John Maurice Gayed (John)
John is a third-year American working adult doctoral student. He is interested in computer assisted language learning, learning management systems, information literacy and digital learning. John is a tech enthusiast and a full-time university lecturer teaching English for Academic Purposes among other courses at the University of Hyogo’s School of Engineering.
AI-based Writing Assistants' Impact on English Language Learners’ Writing Proficiency
John is currently researching the potential to use an AI-based writing assistant for second language learners at Cross lab. Little research has been done on how these systems affect L2 writing output and the researcher believes these systems will be as prevalent as spell-checking/grammar checking systems that were first developed more than thirty years ago. He plans to develop these tools to assist Japanese university students who are enrolled in English for Academic Purposes (EAP) courses overcome the various cognitive barriers they face when they attempt to produce written text in English. The researcher is developing the AI system based on Open AI’s GPT-2 language model. The expected outcome of the research is that AI-based writing assistants can improve students' writing fluency.


May Kristine Jonson Carlon (MAY)
May is a Filipino postdoctoral researcher studying ways to improve the online learning experience through the use of metacognitive tutoring, adaptive learning, and harvesting of implicit feedback through natural language processing. You can learn more about her academic work through her website, maycarlon.com.
Personalized Online Adaptive Learning System (POALS)

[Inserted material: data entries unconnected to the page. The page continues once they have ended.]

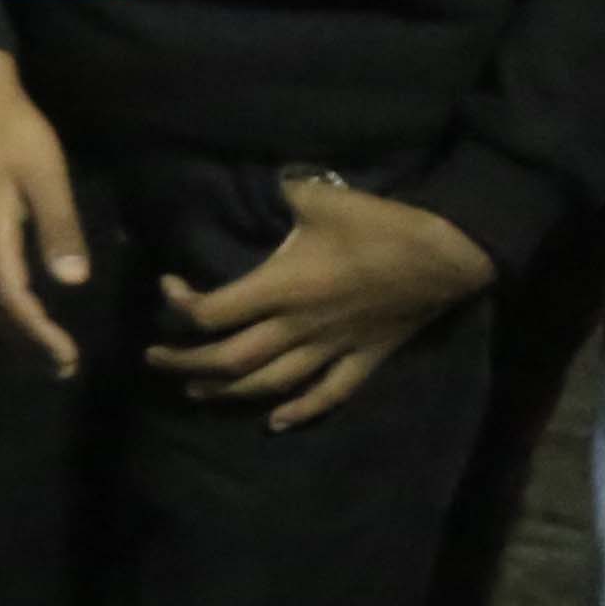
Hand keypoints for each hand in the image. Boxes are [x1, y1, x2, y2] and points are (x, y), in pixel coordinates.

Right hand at [0, 47, 90, 374]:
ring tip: (39, 351)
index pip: (11, 299)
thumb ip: (59, 229)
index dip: (38, 333)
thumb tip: (72, 283)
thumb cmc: (16, 133)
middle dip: (24, 343)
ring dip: (6, 331)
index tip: (68, 356)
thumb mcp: (47, 176)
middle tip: (61, 367)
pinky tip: (9, 313)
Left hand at [150, 171, 495, 427]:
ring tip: (196, 392)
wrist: (450, 253)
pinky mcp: (366, 358)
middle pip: (231, 359)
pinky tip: (276, 423)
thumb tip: (253, 182)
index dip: (180, 305)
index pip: (214, 311)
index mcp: (283, 288)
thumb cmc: (381, 224)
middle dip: (187, 363)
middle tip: (155, 360)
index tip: (166, 288)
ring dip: (229, 392)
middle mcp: (301, 327)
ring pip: (272, 384)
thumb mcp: (318, 198)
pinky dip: (300, 411)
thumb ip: (277, 194)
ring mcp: (334, 348)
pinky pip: (330, 394)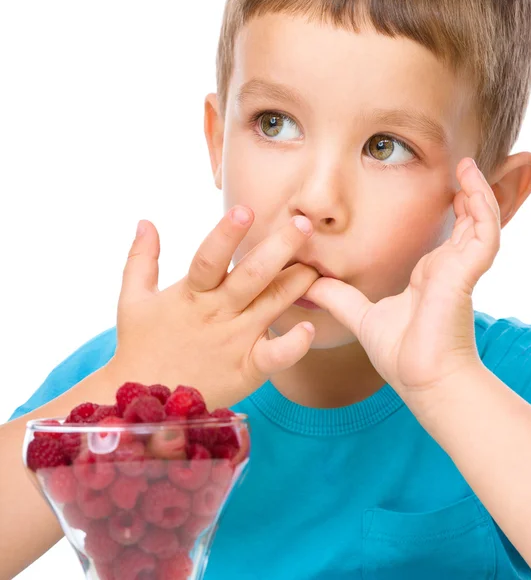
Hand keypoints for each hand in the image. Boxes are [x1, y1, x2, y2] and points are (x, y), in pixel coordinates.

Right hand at [109, 208, 319, 409]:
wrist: (149, 402)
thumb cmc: (142, 345)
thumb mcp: (133, 299)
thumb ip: (141, 258)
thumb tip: (145, 221)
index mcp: (191, 294)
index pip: (209, 258)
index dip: (226, 234)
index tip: (245, 210)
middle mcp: (217, 313)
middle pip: (252, 276)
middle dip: (280, 247)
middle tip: (304, 224)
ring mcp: (235, 341)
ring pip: (271, 305)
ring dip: (297, 283)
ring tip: (316, 265)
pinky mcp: (248, 368)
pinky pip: (276, 355)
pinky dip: (295, 344)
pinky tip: (309, 327)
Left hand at [304, 158, 500, 400]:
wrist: (423, 381)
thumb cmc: (401, 356)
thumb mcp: (361, 316)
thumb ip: (337, 297)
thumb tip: (309, 283)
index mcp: (428, 277)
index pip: (440, 237)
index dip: (440, 214)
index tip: (426, 190)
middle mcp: (447, 268)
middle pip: (462, 223)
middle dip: (460, 196)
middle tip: (454, 168)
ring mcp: (460, 269)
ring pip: (478, 221)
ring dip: (475, 192)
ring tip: (466, 166)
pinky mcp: (467, 273)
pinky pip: (484, 232)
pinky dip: (481, 206)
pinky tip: (470, 183)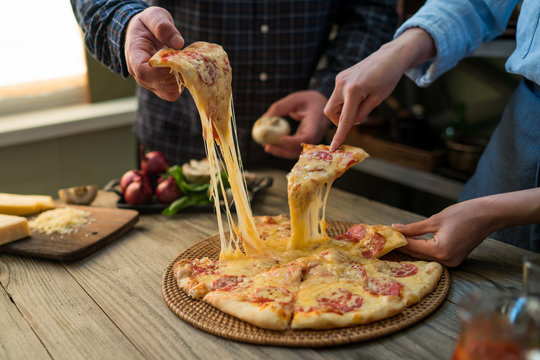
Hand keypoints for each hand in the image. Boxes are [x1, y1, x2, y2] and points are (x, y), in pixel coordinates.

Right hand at [125, 7, 183, 100]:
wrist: (144, 33)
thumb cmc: (147, 24)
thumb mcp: (154, 16)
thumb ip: (163, 27)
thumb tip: (178, 43)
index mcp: (134, 55)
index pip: (143, 71)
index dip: (161, 70)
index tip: (175, 60)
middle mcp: (139, 73)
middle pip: (157, 83)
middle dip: (175, 73)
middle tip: (185, 59)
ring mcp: (149, 82)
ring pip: (167, 91)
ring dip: (180, 79)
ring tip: (184, 63)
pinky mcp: (159, 87)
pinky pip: (171, 94)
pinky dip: (181, 85)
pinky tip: (183, 70)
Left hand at [262, 90, 330, 158]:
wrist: (321, 105)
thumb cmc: (308, 100)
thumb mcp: (294, 99)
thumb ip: (279, 108)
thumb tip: (263, 120)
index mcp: (316, 123)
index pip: (308, 137)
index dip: (294, 141)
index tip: (280, 139)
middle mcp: (316, 135)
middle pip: (300, 148)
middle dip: (283, 150)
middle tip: (267, 147)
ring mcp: (311, 141)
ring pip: (296, 152)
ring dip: (281, 152)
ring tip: (266, 146)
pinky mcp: (306, 143)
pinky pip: (294, 150)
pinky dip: (283, 149)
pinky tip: (271, 145)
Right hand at [325, 28, 435, 150]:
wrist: (390, 56)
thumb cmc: (388, 78)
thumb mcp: (377, 100)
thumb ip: (361, 114)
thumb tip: (350, 123)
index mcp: (353, 91)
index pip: (344, 119)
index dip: (339, 135)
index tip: (333, 148)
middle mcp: (342, 84)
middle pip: (330, 111)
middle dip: (338, 119)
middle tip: (355, 117)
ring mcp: (339, 78)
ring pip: (332, 103)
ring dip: (342, 109)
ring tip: (361, 102)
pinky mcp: (340, 76)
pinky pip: (337, 94)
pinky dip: (345, 100)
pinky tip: (360, 93)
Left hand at [394, 199, 495, 266]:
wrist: (488, 215)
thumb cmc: (463, 214)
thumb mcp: (435, 220)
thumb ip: (413, 228)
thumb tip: (396, 229)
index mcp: (440, 251)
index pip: (412, 246)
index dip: (398, 240)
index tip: (385, 235)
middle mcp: (446, 261)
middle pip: (417, 253)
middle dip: (403, 245)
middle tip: (388, 237)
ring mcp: (452, 262)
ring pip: (425, 255)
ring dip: (412, 247)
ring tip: (397, 239)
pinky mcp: (455, 259)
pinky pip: (434, 255)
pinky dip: (423, 249)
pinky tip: (412, 242)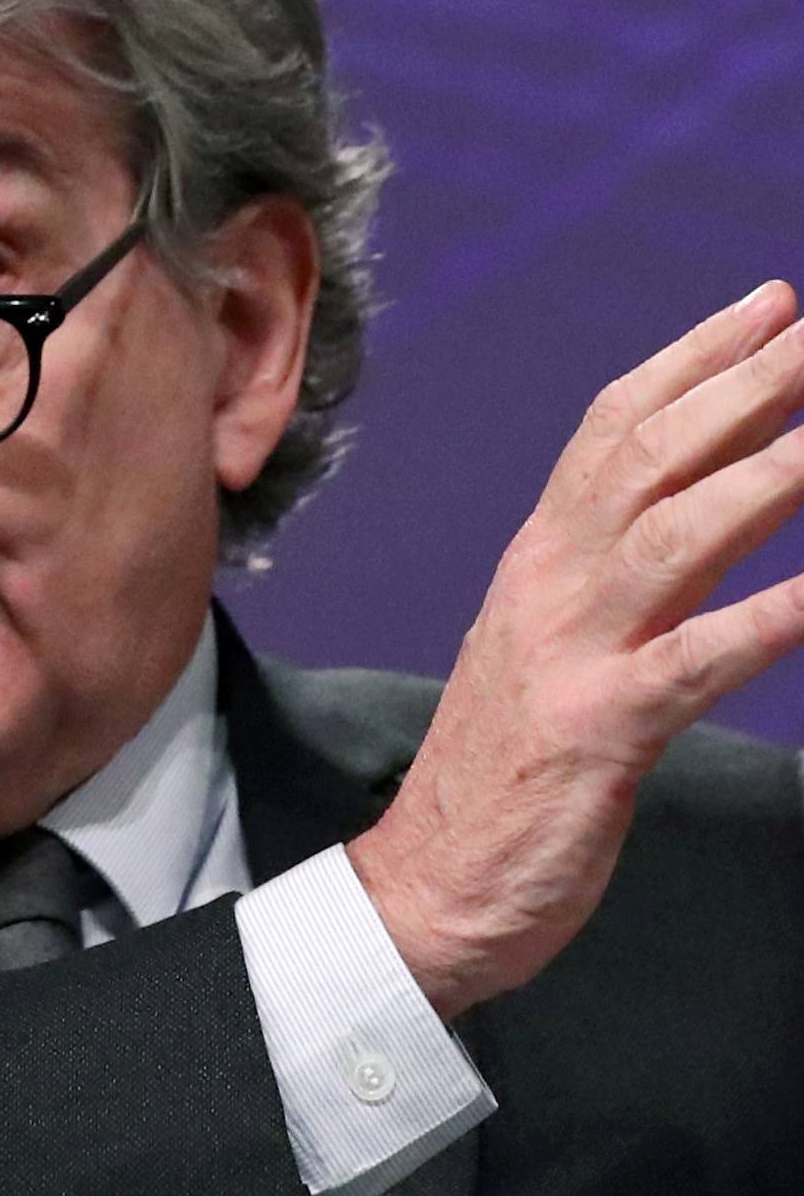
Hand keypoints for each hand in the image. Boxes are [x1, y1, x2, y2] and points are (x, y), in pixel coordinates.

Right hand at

POALS is a web-based system designed to help learners succeed in online learning environments. To succeed in online learning environments where instructor support might be less compared to face-to-face instruction, learners must be trained to be autonomous by equipping them with metacognitive skills. However, teaching metacognition inevitably introduces cognitive strain, which can vary among individuals. Thus, we introduce adaptive learning to personalize each learning experience. We tap into the teachers as learning facilitators by creating an analytics dashboard to give implicit feedback to teachers that they can use to provide interventions if necessary. This research is supported by the Japan Society for the Promotion of Science (JSPS) via Grant-in-Aid for Scientific Research (B) grant (Kakenhi 20H01719) from April 2020 to March 2025. This serves as the bulk of my doctoral dissertation and postdoctoral research.